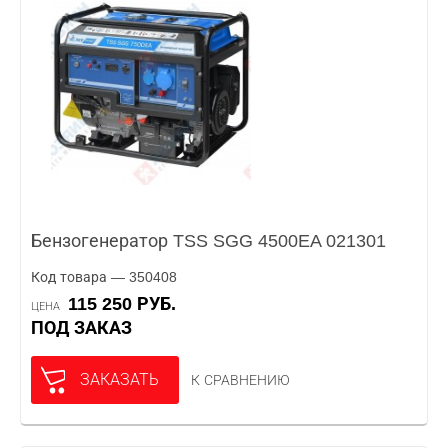
Бензогенератор TSS SGG 4500EA 021301
Код товара — 350408
115 250 РУБ.
ЦЕНА
ПОД ЗАКАЗ
ЗАКАЗАТЬ
К СРАВНЕНИЮ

* Exercise requirements
Put the lines above into a JSON list of strings, one string for each line. Skip any blank lines and leave the pictures out.

* Solution to the problem
[
  "Бензогенератор TSS SGG 4500EA 021301",
  "Код товара — 350408",
  "115 250 РУБ.",
  "ЦЕНА",
  "ПОД ЗАКАЗ",
  "ЗАКАЗАТЬ",
  "К СРАВНЕНИЮ"
]